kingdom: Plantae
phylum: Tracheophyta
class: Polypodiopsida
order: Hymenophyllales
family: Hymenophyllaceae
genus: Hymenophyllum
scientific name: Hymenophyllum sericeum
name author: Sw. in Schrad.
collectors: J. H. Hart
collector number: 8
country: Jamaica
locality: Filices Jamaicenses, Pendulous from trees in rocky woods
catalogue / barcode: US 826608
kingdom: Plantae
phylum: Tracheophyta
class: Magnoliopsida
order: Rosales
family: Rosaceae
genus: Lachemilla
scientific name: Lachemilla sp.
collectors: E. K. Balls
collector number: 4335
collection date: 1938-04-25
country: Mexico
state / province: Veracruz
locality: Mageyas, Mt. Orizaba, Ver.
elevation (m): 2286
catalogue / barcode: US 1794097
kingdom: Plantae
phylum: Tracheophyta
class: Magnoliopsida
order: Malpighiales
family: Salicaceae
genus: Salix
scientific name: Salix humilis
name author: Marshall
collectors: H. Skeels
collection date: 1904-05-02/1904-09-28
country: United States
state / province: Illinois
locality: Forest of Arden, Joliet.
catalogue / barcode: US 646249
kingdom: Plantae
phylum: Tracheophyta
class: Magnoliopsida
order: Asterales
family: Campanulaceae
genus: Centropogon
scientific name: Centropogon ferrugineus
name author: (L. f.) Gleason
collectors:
◇ ◇ ◇ ◇ ◇
### Instruction
Reproduce every line of the items above word for word.

### Response to this exercise
kingdom: Plantae
phylum: Tracheophyta
class: Polypodiopsida
order: Hymenophyllales
family: Hymenophyllaceae
genus: Hymenophyllum
scientific name: Hymenophyllum sericeum
name author: Sw. in Schrad.
collectors: J. H. Hart
collector number: 8
country: Jamaica
locality: Filices Jamaicenses, Pendulous from trees in rocky woods
catalogue / barcode: US 826608
kingdom: Plantae
phylum: Tracheophyta
class: Magnoliopsida
order: Rosales
family: Rosaceae
genus: Lachemilla
scientific name: Lachemilla sp.
collectors: E. K. Balls
collector number: 4335
collection date: 1938-04-25
country: Mexico
state / province: Veracruz
locality: Mageyas, Mt. Orizaba, Ver.
elevation (m): 2286
catalogue / barcode: US 1794097
kingdom: Plantae
phylum: Tracheophyta
class: Magnoliopsida
order: Malpighiales
family: Salicaceae
genus: Salix
scientific name: Salix humilis
name author: Marshall
collectors: H. Skeels
collection date: 1904-05-02/1904-09-28
country: United States
state / province: Illinois
locality: Forest of Arden, Joliet.
catalogue / barcode: US 646249
kingdom: Plantae
phylum: Tracheophyta
class: Magnoliopsida
order: Asterales
family: Campanulaceae
genus: Centropogon
scientific name: Centropogon ferrugineus
name author: (L. f.) Gleason
collectors:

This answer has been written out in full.